I think what you are trying to achieve would be better implemented with the State pattern rather than hacking the v-table. The book "Refactoring to Patterns" has an excellent discussion of contrasting inheritance with the state pattern. Look for their discussion comparing when to "refactor to base class" versus "refactor to State pattern".
If you explore implementations of the state pattern, you’ll find alternatives to the switch/case type of implementations. Similar to having a modifiable vtable pointer, you can have a pointer to a "state" object. The state object is a derived from a state base class, with virtual functions overloaded to modify how objects in that state respond to particular events.
Implementing the state patten by hacking the v-table would be an interesting language trick, but it would significantly decrease the maintainability of the code.
How many people actually went to the trouble of writing a COM object in C?
"Which browsers are VML enabled?"
Actually the way it is done, it’s "behavior" enabled browser + a VML implicit behavior. The first is still not valid CSS, for the second, VML is a proposition which has been abandonned in favor of SVG. So basically, some abandonned web browsers are VML enabled.
Alex: I’ve written an IDispatch in Assembly. Ml was the only free Microsoft compiler for a while :-)
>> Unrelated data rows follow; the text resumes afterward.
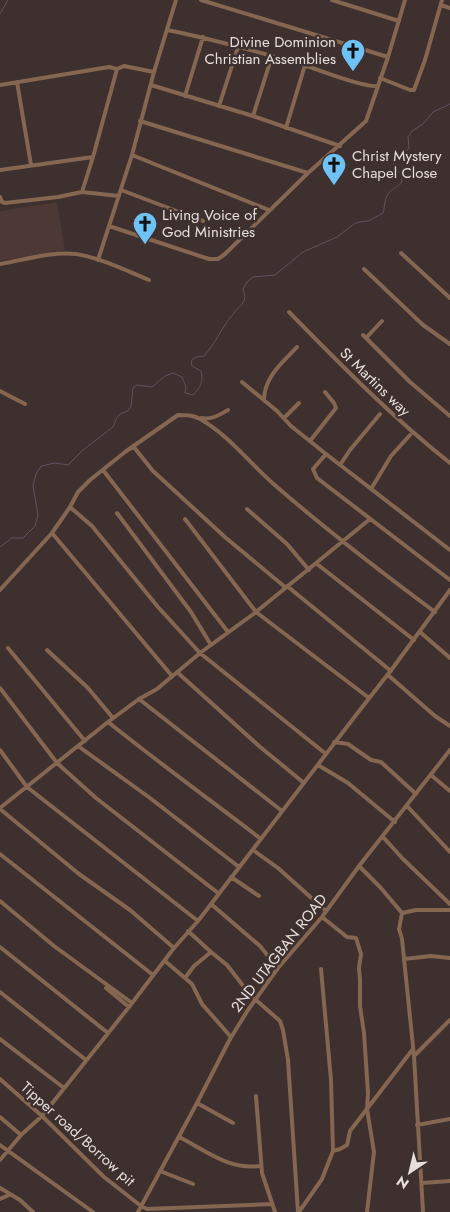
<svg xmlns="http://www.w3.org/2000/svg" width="450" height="1212" viewBox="0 0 450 1212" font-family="Jost,sans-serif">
  <rect width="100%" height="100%" fill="#3d302e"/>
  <path fill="#4c3835" d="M57 202 65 250 0 261V211Z"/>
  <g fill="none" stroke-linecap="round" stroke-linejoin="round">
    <path stroke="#635160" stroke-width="1" d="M0 14 8 0
      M0 547 12 538H23L35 526 38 515 33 486 36 474 41 466 55 463 68 465 83 450 113 427 116 419 120 414 128 411 131 406 133 388 137 385 152 387 165 376 173 373 182 377 186 387 185 393 193 395C200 388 204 382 201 371L192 366 191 361 196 357 204 356C216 343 222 326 234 313 237 308 242 306 244 301 246 296 244 294 243 289L247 282 253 277 275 275 303 252 337 237 354 224 359 222 368 221 383 213C385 207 384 198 389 193 396 184 403 189 402 174L395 169 393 163 396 156 404 153 409 148 408 137 412 131 423 124 433 112 450 104"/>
    <path stroke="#856651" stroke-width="4" d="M201 0 388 57
      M332 0 399 21
      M441 5 450 8
      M167 30C213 39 259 52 304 65 319 70 364 88 377 86
      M380 78 410 90H414L425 60 442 0
      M17 82 31 165
      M0 85 109 67 117 69 124 66 154 72
      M151 85 253 116 340 146
      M185 96 203 37
      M219 106 238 47
      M253 116 272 56
      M140 121 308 173
      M286 128 305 65
      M132 155 269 210
      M0 170 93 157 117 69
      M121 190 203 221
      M82 192 93 157
      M0 197 2 202 5 203 58 197 82 192 119 196
      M109 226 209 259H218L225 254 308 173 366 121 388 57 405 0
      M401 253 450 298
      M98 260 132 155 154 72 176 0
      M0 264C24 260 52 251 76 254 101 258 125 270 149 280
      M364 269 423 325 450 344
      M289 312C341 365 392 417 450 463
      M363 335 410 382 450 416
      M366 338 382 321
      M242 382 277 411 291 426 326 454 450 550
      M0 391 25 404
      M264 400C264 377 283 362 297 347
      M201 418C212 420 219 415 228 410
      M284 418 299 403
      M310 441 336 408 334 403 325 392
      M133 446 153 471 226 538 285 587
      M326 454 313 469 317 478 450 580
      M340 465 350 450 380 414
      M103 470 228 632
      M371 489 391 456 410 435
      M70 507 92 526 158 607 200 653 326 754
      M247 509 287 544 309 570
      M117 513 191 612 211 645
      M185 519 256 612 369 698
      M52 533 172 676
      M317 564 414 640
      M287 586 391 671
      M0 590 52 533 70 507 78 492 90 480 125 452 178 415C186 415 193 415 200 419 230 436 251 465 277 487 328 531 381 572 435 612
      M420 632 450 658
      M8 648 85 741
      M47 650 88 688 113 718
      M177 672 259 746 304 783
      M388 675 435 716 450 726
      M0 688 57 763 96 798 218 893
      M139 699 282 811
      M108 722C158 762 210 800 261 839
      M334 742 348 744 371 760 381 762 416 794
      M78 746 150 798 239 867
      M0 750 27 787 198 921
      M318 765 348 783 395 822
      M431 775 450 791
      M407 806 450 852
      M0 808 108 722 139 699 157 689 200 653 256 612 370 519
      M0 809 79 874 130 910 174 948
      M383 837 403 859 450 904
      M253 850 278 868 326 911
      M0 854 153 975
      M359 866 380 887 402 913 399 929 402 939 414 1056 423 1212
      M231 877 259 896
      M0 901 54 946 132 1003
      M211 904 260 946 278 968
      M402 913 416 910H450
      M322 917 347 937 356 938 361 954 359 968 360 980V1006L364 1033 368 1093 367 1109 374 1152 367 1212
      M188 931 211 952
      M0 947 108 1033
      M404 959 431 956 450 958
      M165 961 192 984 202 1004 231 1037
      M321 969 331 1080 333 1151
      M185 978 194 966 211 952 227 965 255 1001
      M106 988 129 1007
      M0 992 86 1060
      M256 1000 280 1021 283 1030 288 1060 298 1212
      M0 1039 64 1088
      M414 1056 450 1020
      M0 1079 42 1116 104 1177 141 1206 147 1209 272 1204
      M256 1096 262 1173 275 1212
      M197 1103 233 1123
      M0 1117 21 1135
      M417 1125 450 1119
      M179 1137C207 1151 228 1170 261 1166
      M0 1145 93 1212
      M0 1160 21 1135 42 1116 129 1007 174 948 198 921 356 715 392 669 450 590
      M160 1171 193 1184
      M422 1183 450 1181
      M0 1188 20 1200 33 1212
      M0 1199 9 1195
      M138 1212 197 1103 230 1039 248 1010 278 968 322 917 359 866 450 750
      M299 1212 322 1179 333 1151 340 1149 347 1145 350 1131 413 1049"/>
  </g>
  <defs>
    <symbol id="church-pin" viewBox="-11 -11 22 30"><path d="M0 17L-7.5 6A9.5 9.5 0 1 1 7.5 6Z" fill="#6fc2f4" stroke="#3d302e"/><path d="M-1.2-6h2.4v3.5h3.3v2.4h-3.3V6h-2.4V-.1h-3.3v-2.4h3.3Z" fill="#111"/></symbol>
  </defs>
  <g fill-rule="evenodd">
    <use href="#church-pin" x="339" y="37" width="28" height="38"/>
    <use href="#church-pin" x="320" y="151" width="28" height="38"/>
    <use href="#church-pin" x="131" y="210" width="28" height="38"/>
  </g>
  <g text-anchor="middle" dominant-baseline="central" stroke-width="5" stroke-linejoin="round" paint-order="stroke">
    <g font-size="15" fill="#e6dedc" stroke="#3d302e" text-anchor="start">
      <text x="336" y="42" text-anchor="end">Divine Dominion<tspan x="336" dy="17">Christian Assemblies</tspan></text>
      <text x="352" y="156">Christ Mystery<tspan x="352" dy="17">Chapel Close</tspan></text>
      <text x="162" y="215">Living Voice of<tspan x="162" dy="17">God Ministries</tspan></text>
    </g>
    <g font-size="15" fill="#e6dedc" stroke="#3d302e">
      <text transform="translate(375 382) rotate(44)">St Martins way</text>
      <text transform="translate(279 953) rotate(-52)">2ND UTAGBAN ROAD</text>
      <text transform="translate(78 1134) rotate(42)">Tipper road/Borrow pit</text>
    </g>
  </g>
  <g transform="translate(410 1172) rotate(215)" stroke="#3d302e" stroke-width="4" paint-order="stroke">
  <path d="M0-4L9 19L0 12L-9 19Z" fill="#e6dedc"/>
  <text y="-8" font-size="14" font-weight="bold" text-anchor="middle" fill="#e6dedc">N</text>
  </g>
</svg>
All the VML does is to make an arrow between the p and IUnknown.vtbl and QueryInterface
It is an old alternative for graphics that MS tried to make a standard but failed. IE is pretty much the only browser that does it. Kind of like NN4 and JSSS (Netscape’s version of CSS)
schwiet:
Well, the pattern is the same either way, at an abstract level. I think the difference here is one between aggregation and containment, and there are two engineering considerations:
1. We’re talking about a COM interface, so it has a well-defined storage structure and I don’t think that setting function pointers and building vtable is quite all that bad — not obvious but it can be done in a way that is clean and maintainable.
2. We’re out to save the cost of copying parameters and stack deepening for the trivial case of relaying into different implementations of the same method, all with the same signature. [Keeping the this-pointer straight might be a challenge, I’ll grant you that, but my experience is that is always a challenge. That may be the greatest barrier to easy implementation of the alternative methods and I haven’t tested the trade-offs there.] I’m also out to save the cost of multiple instances and dynamic constructor-execution to accomplish these simple variations.
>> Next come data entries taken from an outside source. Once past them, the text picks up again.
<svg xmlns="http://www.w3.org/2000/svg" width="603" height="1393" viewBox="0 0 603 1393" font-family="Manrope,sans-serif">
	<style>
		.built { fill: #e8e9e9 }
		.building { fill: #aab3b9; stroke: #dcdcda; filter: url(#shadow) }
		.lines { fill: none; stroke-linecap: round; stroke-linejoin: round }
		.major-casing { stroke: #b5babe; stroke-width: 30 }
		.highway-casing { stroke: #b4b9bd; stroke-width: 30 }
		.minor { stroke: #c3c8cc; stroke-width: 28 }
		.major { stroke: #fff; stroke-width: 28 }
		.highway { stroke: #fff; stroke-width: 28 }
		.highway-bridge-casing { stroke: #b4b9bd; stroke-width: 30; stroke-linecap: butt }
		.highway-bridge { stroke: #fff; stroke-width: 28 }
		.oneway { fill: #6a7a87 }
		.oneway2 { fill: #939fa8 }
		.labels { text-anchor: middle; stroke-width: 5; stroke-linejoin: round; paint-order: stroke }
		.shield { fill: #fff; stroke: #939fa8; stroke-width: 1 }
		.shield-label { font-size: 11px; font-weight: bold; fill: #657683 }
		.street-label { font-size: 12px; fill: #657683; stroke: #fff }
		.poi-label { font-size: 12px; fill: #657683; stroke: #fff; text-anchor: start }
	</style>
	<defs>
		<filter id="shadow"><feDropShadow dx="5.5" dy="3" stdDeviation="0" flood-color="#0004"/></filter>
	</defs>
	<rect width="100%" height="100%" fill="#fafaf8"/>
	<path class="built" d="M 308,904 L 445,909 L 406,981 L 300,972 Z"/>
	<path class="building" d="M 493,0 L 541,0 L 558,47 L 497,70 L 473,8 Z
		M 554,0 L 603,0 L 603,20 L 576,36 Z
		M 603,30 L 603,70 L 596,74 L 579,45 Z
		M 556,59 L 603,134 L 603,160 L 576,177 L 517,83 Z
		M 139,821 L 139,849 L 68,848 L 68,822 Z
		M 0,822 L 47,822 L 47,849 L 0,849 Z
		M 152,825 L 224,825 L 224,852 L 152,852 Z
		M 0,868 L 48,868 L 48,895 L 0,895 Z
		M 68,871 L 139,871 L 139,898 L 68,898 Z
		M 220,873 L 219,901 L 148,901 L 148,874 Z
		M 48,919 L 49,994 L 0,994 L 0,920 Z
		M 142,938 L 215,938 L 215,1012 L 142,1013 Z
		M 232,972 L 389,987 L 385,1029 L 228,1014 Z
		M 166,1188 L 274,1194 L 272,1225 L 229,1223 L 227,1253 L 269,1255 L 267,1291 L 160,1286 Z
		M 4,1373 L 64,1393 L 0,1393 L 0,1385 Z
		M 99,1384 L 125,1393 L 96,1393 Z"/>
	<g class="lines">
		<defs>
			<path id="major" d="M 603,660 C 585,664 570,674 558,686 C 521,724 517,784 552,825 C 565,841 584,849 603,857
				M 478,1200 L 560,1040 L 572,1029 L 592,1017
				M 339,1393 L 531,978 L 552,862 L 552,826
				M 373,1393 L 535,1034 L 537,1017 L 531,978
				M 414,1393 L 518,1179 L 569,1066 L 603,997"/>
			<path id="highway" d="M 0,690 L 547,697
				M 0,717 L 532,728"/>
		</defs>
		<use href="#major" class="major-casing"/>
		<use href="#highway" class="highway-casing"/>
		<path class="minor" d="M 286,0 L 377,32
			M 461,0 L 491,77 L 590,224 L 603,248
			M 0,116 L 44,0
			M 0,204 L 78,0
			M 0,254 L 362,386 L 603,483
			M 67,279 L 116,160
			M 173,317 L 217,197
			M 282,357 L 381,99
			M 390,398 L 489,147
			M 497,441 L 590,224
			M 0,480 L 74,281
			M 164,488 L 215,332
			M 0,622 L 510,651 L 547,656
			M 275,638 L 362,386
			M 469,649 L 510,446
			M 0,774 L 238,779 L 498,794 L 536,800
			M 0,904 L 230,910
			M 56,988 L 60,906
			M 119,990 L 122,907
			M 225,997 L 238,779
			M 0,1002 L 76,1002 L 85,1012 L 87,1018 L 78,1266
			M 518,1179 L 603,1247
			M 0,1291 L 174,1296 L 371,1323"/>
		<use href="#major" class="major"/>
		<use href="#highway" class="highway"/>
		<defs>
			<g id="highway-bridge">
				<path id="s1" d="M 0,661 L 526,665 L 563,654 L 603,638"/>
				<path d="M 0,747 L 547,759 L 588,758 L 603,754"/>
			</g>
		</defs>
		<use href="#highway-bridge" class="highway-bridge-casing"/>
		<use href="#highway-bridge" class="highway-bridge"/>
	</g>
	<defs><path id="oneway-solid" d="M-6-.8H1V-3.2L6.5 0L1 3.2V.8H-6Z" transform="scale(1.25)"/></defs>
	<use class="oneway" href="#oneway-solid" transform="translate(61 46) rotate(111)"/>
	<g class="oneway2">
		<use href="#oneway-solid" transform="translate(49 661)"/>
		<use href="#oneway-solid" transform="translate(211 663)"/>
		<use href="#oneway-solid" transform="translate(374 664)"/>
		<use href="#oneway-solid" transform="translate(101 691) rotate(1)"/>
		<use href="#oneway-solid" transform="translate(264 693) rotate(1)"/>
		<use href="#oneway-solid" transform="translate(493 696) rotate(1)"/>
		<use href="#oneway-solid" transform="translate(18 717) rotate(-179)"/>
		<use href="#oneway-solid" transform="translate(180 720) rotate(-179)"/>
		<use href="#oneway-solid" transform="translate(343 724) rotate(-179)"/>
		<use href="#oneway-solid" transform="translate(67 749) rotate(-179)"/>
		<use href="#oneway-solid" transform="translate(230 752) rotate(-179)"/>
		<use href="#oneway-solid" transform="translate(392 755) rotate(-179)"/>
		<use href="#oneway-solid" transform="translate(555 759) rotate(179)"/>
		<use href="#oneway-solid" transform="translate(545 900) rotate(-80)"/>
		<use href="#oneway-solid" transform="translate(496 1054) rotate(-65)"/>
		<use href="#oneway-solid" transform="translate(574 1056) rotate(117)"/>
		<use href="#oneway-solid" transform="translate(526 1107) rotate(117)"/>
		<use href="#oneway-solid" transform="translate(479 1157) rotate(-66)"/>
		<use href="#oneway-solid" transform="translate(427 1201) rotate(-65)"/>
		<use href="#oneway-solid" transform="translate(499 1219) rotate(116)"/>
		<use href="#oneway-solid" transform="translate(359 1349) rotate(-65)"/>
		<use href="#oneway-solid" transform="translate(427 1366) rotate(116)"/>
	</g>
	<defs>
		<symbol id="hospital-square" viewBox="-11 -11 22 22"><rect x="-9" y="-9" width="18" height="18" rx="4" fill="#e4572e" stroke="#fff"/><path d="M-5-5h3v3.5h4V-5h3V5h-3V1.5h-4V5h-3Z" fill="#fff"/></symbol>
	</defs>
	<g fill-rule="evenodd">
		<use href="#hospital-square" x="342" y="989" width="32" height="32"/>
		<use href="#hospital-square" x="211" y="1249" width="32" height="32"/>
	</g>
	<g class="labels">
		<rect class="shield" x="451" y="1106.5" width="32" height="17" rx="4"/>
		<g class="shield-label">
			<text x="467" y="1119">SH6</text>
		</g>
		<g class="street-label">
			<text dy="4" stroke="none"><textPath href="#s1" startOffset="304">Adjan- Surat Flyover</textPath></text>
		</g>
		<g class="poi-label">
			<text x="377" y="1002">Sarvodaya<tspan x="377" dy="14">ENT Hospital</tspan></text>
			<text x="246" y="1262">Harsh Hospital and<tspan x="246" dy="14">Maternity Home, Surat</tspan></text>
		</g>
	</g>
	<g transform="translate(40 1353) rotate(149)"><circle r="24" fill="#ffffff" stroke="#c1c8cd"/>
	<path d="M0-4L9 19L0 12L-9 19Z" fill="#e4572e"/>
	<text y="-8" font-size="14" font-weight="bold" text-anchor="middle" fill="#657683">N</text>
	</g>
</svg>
Having said all of that, I think the state pattern is something useful to keep in mind, especially when we’re talking about more complex state-management cases.
Anton Tykhyy:
[My wife is a potter. I must show her the tea set on your site. I know she’ll love it.]
Type invariance is being preserved. The signatures of the methods are not altered and (praise be) COM interfaces don’t do generics. The type doesn’t change, the implementation of the method changes.
Since, with COM interfaces, it is not permissible (and usually not possible) to guess the base class (or any class) from the interface, and the methods are all virtual, the compiler can’t short-circuit the pointer chasing.
I am not sure how to confirm that VC++ won’t cache the function pointer though. I guess I’ll have to just try it and see what happens.